▶ Work request
The required lines are those that contain "holder"; pull them out of the data and copy them.

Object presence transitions
[Start of section]

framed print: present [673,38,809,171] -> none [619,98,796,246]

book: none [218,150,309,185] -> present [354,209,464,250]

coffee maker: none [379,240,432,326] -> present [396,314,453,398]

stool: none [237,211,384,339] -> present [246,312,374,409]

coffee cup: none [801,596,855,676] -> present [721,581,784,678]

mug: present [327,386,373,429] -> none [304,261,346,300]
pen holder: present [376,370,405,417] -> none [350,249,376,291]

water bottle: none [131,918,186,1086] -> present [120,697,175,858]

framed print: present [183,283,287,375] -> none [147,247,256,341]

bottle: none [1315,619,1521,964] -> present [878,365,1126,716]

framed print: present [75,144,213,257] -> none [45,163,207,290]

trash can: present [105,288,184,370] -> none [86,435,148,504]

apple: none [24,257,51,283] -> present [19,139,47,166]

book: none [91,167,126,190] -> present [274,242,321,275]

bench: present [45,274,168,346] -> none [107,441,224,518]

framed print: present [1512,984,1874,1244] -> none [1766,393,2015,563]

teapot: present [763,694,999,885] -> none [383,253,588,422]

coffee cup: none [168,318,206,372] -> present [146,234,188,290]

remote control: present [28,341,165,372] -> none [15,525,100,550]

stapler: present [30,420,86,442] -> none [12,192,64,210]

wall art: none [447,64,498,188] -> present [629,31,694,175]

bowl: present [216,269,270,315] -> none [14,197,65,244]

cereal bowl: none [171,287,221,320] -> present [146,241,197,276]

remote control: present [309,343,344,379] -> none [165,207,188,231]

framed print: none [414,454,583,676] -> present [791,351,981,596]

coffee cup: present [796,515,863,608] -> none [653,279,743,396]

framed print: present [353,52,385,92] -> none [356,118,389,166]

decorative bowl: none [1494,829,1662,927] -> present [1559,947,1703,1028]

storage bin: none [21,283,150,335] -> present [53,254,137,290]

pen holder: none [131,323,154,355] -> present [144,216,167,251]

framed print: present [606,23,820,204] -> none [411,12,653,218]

[End of section]

▶ Finished task
pen holder: present [376,370,405,417] -> none [350,249,376,291]
pen holder: none [131,323,154,355] -> present [144,216,167,251]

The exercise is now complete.